A great exchange, this one. Since @BueRubner mentioned my work, here are some thoughts:
My impression is that the problem Bue points out lies not in the use @endnotesjournal make of the concept of "non-movements" as such, but in the grammar this concept supposes and reinforces.
This is a grammar in which something is either a movement or not a movement because (this ultimately being the relevant feature) it is either organised or not organised. The question is then, what must we suppose in order to think that? I’d say at least two things:
1) That organisation is either/or: there is a definite threshold separating the non-organised from the organised. In the grammar of concepts like “non-movement”, it’s clear what the threshold is supposed to be: a certain type of “traditional” organisation that came to structure
collective action in the 19th century but has since become obsolete.
Now, we can say about this opposition between movement/non-movement, organised/not-organised the same thing that Pierre Clastres said about calling indigenous collectivities “societies without history/state”:
If you define a reality only negatively, by what it lacks, you’re not only failing to describe it positively by what it is or does have, you’re also reinforcing the idea that what it is defined against is the norm or the natural path of development. Note for example that
one of the weird consequences of taking this grammar to its logical conclusions is that “organisation” would be something that came to exist historically in the 19th century. Political organisation thus supposedly existed only for a brief moment in human history.

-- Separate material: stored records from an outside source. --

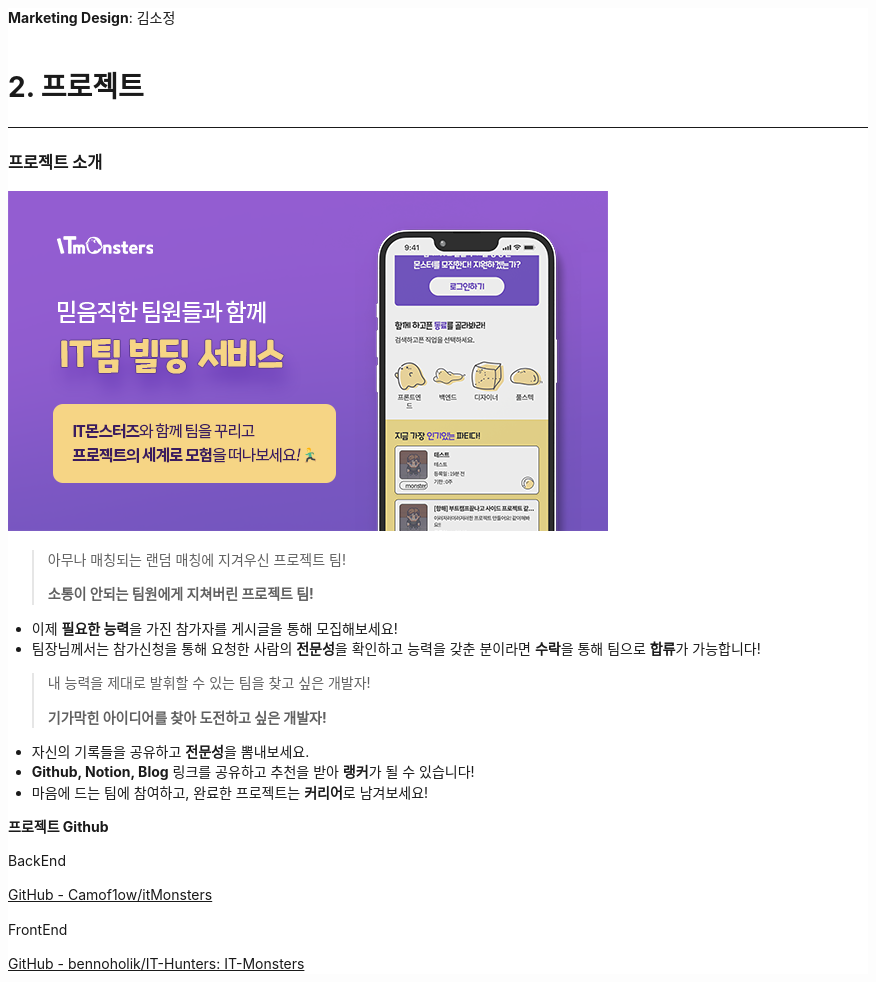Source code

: **Marketing Design**: 김소정

# 2. 프로젝트

---

### 프로젝트 소개

![0930_3조_최종_브로셔.png](./readme/title.png)

> 아무나 매칭되는 랜덤 매칭에 지겨우신 프로젝트 팀!
>
>
> **소통이 안되는 팀원에게 지쳐버린 프로젝트 팀!**
>
- 이제 **필요한 능력**을 가진 참가자를 게시글을 통해 모집해보세요!
- 팀장님께서는 참가신청을 통해 요청한 사람의 **전문성**을 확인하고 능력을 갖춘 분이라면 **수락**을 통해 팀으로 **합류**가 가능합니다!

> 내 능력을 제대로 발휘할 수 있는 팀을 찾고 싶은 개발자!
>
>
> **기가막힌 아이디어를 찾아 도전하고 싶은 개발자!**
>
- 자신의 기록들을 공유하고 **전문성**을 뽐내보세요.
- **Github, Notion, Blog** 링크를 공유하고 추천을 받아 **랭커**가 될 수 있습니다!
- 마음에 드는 팀에 참여하고, 완료한 프로젝트는 **커리어**로 남겨보세요!

**프로젝트 Github**

BackEnd

[GitHub - Camof1ow/itMonsters](https://github.com/Camof1ow/itMonsters)

FrontEnd

[GitHub - bennoholik/IT-Hunters: IT-Monsters](https://github.com/bennoholik/IT-Hunters)
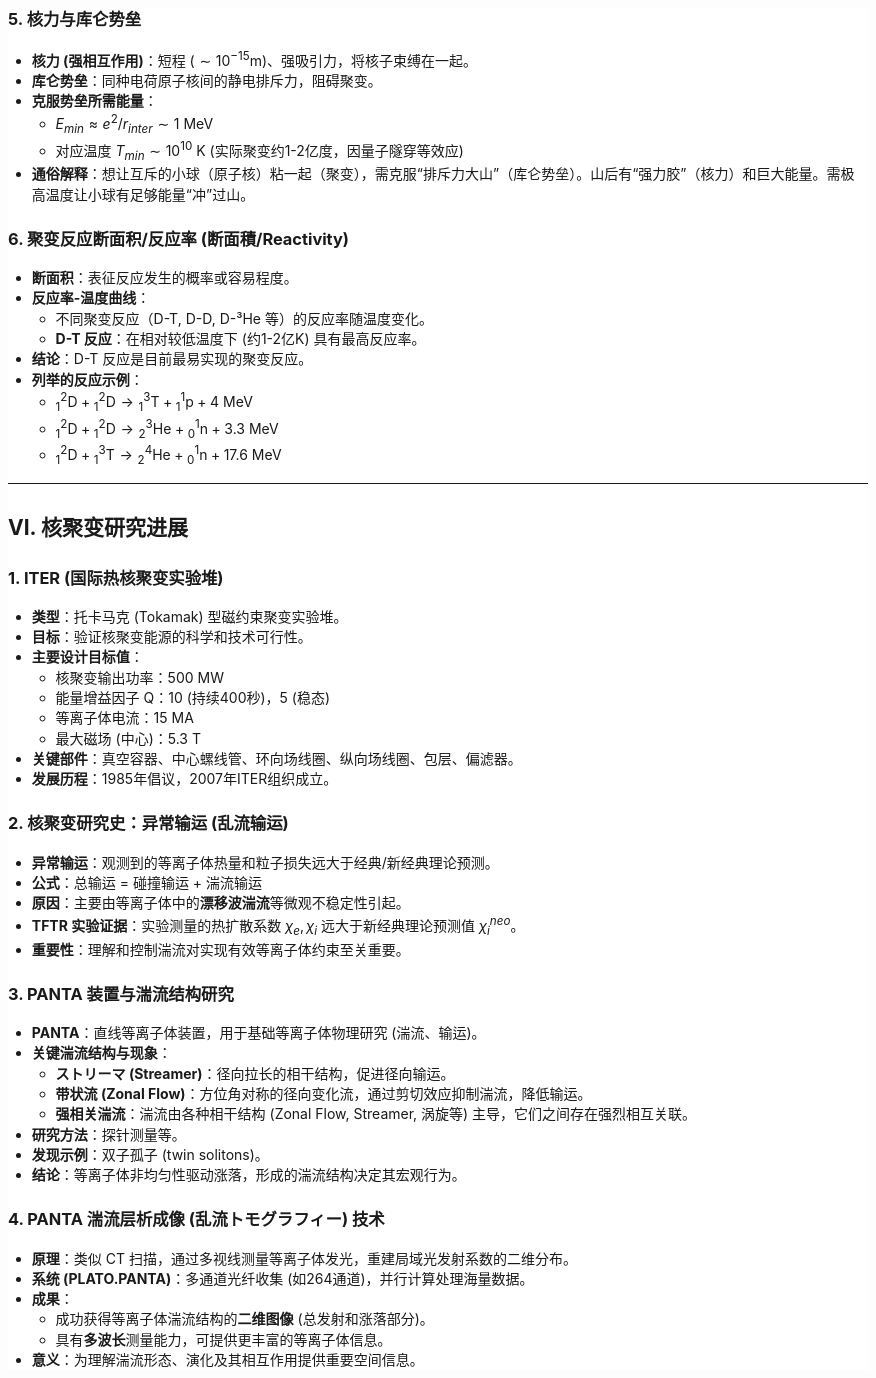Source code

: ### 5. 核力与库仑势垒
*   **核力 (强相互作用)**：短程 ($\sim 10^{-15}$m)、强吸引力，将核子束缚在一起。
*   **库仑势垒**：同种电荷原子核间的静电排斥力，阻碍聚变。
*   **克服势垒所需能量**：
    *   $E_{min} \approx e^2/r_{inter} \sim 1 \text{ MeV}$
    *   对应温度 $T_{min} \sim 10^{10} \text{ K}$ (实际聚变约1-2亿度，因量子隧穿等效应)
*   **通俗解释**：想让互斥的小球（原子核）粘一起（聚变），需克服“排斥力大山”（库仑势垒）。山后有“强力胶”（核力）和巨大能量。需极高温度让小球有足够能量“冲”过山。

### 6. 聚变反应断面积/反应率 (断面積/Reactivity)
*   **断面积**：表征反应发生的概率或容易程度。
*   **反应率-温度曲线**：
    *   不同聚变反应（D-T, D-D, D-³He 等）的反应率随温度变化。
    *   **D-T 反应**：在相对较低温度下 (约1-2亿K) 具有最高反应率。
*   **结论**：D-T 反应是目前最易实现的聚变反应。
*   **列举的反应示例**：
    *   ${}^2_1\text{D} + {}^2_1\text{D} \rightarrow {}^3_1\text{T} + {}^1_1\text{p} + 4 \text{ MeV}$
    *   ${}^2_1\text{D} + {}^2_1\text{D} \rightarrow {}^3_2\text{He} + {}^1_0\text{n} + 3.3 \text{ MeV}$
    *   ${}^2_1\text{D} + {}^3_1\text{T} \rightarrow {}^4_2\text{He} + {}^1_0\text{n} + 17.6 \text{ MeV}$

---

## VI. 核聚变研究进展

### 1. ITER (国际热核聚变实验堆)
*   **类型**：托卡马克 (Tokamak) 型磁约束聚变实验堆。
*   **目标**：验证核聚变能源的科学和技术可行性。
*   **主要设计目标值**：
    *   核聚变输出功率：500 MW
    *   能量增益因子 Q：10 (持续400秒)，5 (稳态)
    *   等离子体电流：15 MA
    *   最大磁场 (中心)：5.3 T
*   **关键部件**：真空容器、中心螺线管、环向场线圈、纵向场线圈、包层、偏滤器。
*   **发展历程**：1985年倡议，2007年ITER组织成立。

### 2. 核聚变研究史：异常输运 (乱流输运)
*   **异常输运**：观测到的等离子体热量和粒子损失远大于经典/新经典理论预测。
*   **公式**：总输运 = 碰撞输运 + 湍流输运
*   **原因**：主要由等离子体中的**漂移波湍流**等微观不稳定性引起。
*   **TFTR 实验证据**：实验测量的热扩散系数 $\chi_e, \chi_i$ 远大于新经典理论预测值 $\chi_i^{neo}$。
*   **重要性**：理解和控制湍流对实现有效等离子体约束至关重要。

### 3. PANTA 装置与湍流结构研究
*   **PANTA**：直线等离子体装置，用于基础等离子体物理研究 (湍流、输运)。
*   **关键湍流结构与现象**：
    *   **ストリーマ (Streamer)**：径向拉长的相干结构，促进径向输运。
    *   **带状流 (Zonal Flow)**：方位角对称的径向变化流，通过剪切效应抑制湍流，降低输运。
    *   **强相关湍流**：湍流由各种相干结构 (Zonal Flow, Streamer, 涡旋等) 主导，它们之间存在强烈相互关联。
*   **研究方法**：探针测量等。
*   **发现示例**：双子孤子 (twin solitons)。
*   **结论**：等离子体非均匀性驱动涨落，形成的湍流结构决定其宏观行为。

### 4. PANTA 湍流层析成像 (乱流トモグラフィー) 技术
*   **原理**：类似 CT 扫描，通过多视线测量等离子体发光，重建局域光发射系数的二维分布。
*   **系统 (PLATO.PANTA)**：多通道光纤收集 (如264通道)，并行计算处理海量数据。
*   **成果**：
    *   成功获得等离子体湍流结构的**二维图像** (总发射和涨落部分)。
    *   具有**多波长**测量能力，可提供更丰富的等离子体信息。
*   **意义**：为理解湍流形态、演化及其相互作用提供重要空间信息。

This grammar is very widespread. A point I make in my forthcoming book is that “horizontalists” and “verticalists” often implicitly agree that “organisation” and “party” are synonymous; where they differ is whether one should embrace or reject what follows from that.
The distinction that Bayat is highlighting, and that @endnotesjournal wishes to hold on to, is of course both valid and analytically/politically useful: there are important differences in the way mass movements organise now. What I believe @BueRubner is pointing out, however,
is that phrasing it in such terms ultimately deprives us of the capacity to do something we need to do (deepen our understanding of how these experiences are organised) because from the outset it denies them precisely the quality we’d like to investigate (organisation).
This renders the specific modes of organisation that already exist inivisible. Thus, previously unaffiliated people coming together around a call on social media or a tent in a square becomes not an account of how they became organised, but evidence of their “unorganisation”.
This is why I think this grammar should be abandoned altogether. Instead, we should suppose that everything is organised in its own way. What people see as a border separating organisation from non-organisation is rather the threshold between informal and formal organisation.
Collective action is not collective action only if it corresponds to a certain model of how collective action was organised that was prevalent between the 19th and 20th centuries. And neither were things in this period ever as monolithic as they’re retrospectively made out to be.
2) The other assumption implicit in this grammar is precisely that, if “movement” is synonymous with a certain historical form, and the latter appears from our perspective as solid, “organised”, monolithic, then this must be intrinsic to the definition of what “movement” is.
It then follows that what we have today cannot be “movements”.
Again, the grammar the concept supposes reinforces what it wishes to criticise, turning a form it deems obsolete into the gold standard in comparison to which what exists now can only appear as a negative image.
It also implicitly subscribes to the fantasies of those who believe we could just go back to older forms: “back then there was always unity, clarity of purpose, everyone knew who was a member, how decisions were made, what the strategy/programme was, who the leaders were..."
What happens if we start instead from the assumption that everything is already organised in some way? Organisation is said not of this or that form of practice, but always of an ecology of different forms/practices that coexist and interact (knowingly and unknowingly) in time.
This is true both of what we have now and what existed in the past. Take a stereotypical “traditional” example like a miner’s strike: there’s the union structure, but there’s also the informal networks of women, an ad hoc group of parents at the local school, outside supporters…
Various centers and layers of organisation operating at different scales, like today. Every movement is in that sense always non-totalisable or (which is to say the same) totalisable only by metonymy, by making one part stand for the whole. "Distributed", in network terms.
What is the difference, then? The degree to which that distribution tends towards the centralised (as in the old workers’ movement) or the decentralised (as today). It’s the greater decentralisation (smaller organising cores working at smaller scales etc.) that makes
the way today’s movements organise harder to identify: it’s less visible because much smaller –– which is very different from saying there is no organisation there. This is a function of the historical decline of big rank and file orgs, new technological affordances etc.
Switching from an either/or to a difference in degree allows us both to avoid sweeping epochal generalisation (there once was only x, now there's only y) and to take a less descriptive stance in the face of these changes: instead of merely registering a historical shift,
we can implicate ourselves in the problem and ask: how could these ecologies be transformed, their balance between centralisation and decentralisation recalibrated? What interventions can take the form they have and give it a different shape, and what would doing so involve?
Ok, this was way more than 10p, so to wrap it up.
I too believe the problem @endnotesjournal highlights is the correct one (the specific form that revolts take to them), and agree that relating this to capitalist stagnation is a useful insight (though by no means a catch-all
causal explanation); the question is whether the means we use to pose this problem don't risk undermining the goal of sharpening our capacity to intervene in it.